People may not appreciate that Neil's mastery of his drums was a result of talent, yes, but also immense practice and dedication. During the mid-1990s, Neil started taking drumming lessons with Peter Erskine and Freddie Gruber. Eager to challenge himself and learn more from those jazz masters, Neil had to fundamentally unlearn his largely self-taught style and learn anew the techniques imparted by Gruber. That work ethic applied to many aspects of Neil's life. On more than one occasion, he wrote about his great capacity for endurance.

Neil Peart's final tour with Rush was indeed one of fortitude. By the accounts of his band mates, Geddy and Alex, he was often in great pain. Many years of athletic drumming had taken their toll.

Those of us in the audience had no idea. (As Neil was fond of saying, quoting Gruber, “It is what it is. Deal with it.”) As always, Neil pushed himself past the point of excellence each night. In a short essay for Classic Rock magazine, he explained how his signature drum solo that tour was the culmination of everything he had learned as a drummer.

And then Neil left the lighted stage. He retired from the band, from drumming, from public life.

Neil had other interests he wanted to pursue, such as publishing a final book, Far and Wide. More importantly, he wanted to spend quality time with his second wife, Carrie, and their daughter, Olivia. It was apparent from his writings how much they enriched his life. I never met his family but the bell of my heart tolls for them...

Neil had often expressed admiration for the way in which Bill Bruford had retired during his early 60s, knowing that it's best to bow out when you're at the top of your game.

“Lately, Olivia has been introducing me to new friends at school as ‘My dad – he’s a retired drummer,'” Peart told Drumhead magazine. “True to say,” Neil said, before adding that it’s “funny to hear.”

“It does not pain me to realize that, like all athletes, there comes a time to … take yourself out of the game,” Peart added. “I would rather set it aside then face the predicament described in our song ‘Losing It.'”

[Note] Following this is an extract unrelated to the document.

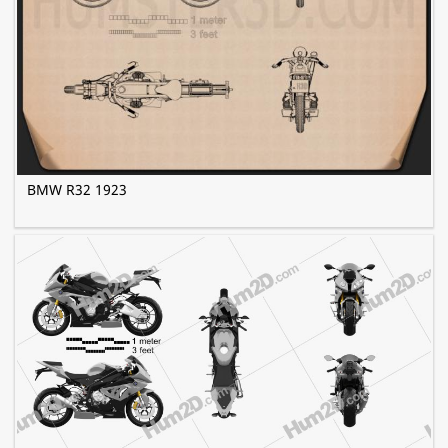
BMW R32 1923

(The lyric he's referring to: “Sadder still to watch it die, than never to have known it.”)


When Neil's drumming mentor and friend Freddie Gruber was near death, he had a conversation with Neil's wife during which he told her, "I had quite a ride. I wish I could do it all again." 

Those words inspired lyrics on Rush's final studio album Clockwork Angels: “Some days were dark/ Some nights were bright/ I wish that I could live it all again.” 

In an interview with longtime Rush chronicler Philip Wilding (whose remembrance piece is a must-read), Neil offered the following comment on Gruber's wistful lament, "I don’t feel that way. Maybe I will when I’m older. Nevertheless, I respected it so much...."

Neil couldn't have lived life any fuller. A "Homeric life," as Bradley Birzer, author of Neil Peart: Cultural Repercussions, wrote in his tribute piece. As one mourner put it on Twitter today, "He lived the lives of 10 men."

He leaves his many fans with glorious memories, millions of words, and dozens of albums of music. But he also leaves an example of how to live life—never wasting time, always looking to improve oneself, forever seeking the meaning of it all even in the darkest hours.

As he put it in the lyrics to the song "The Garden": "The measure of a life is a measure of love and respect."

During his truly extraordinary life, Neil Peart more than earned both those things.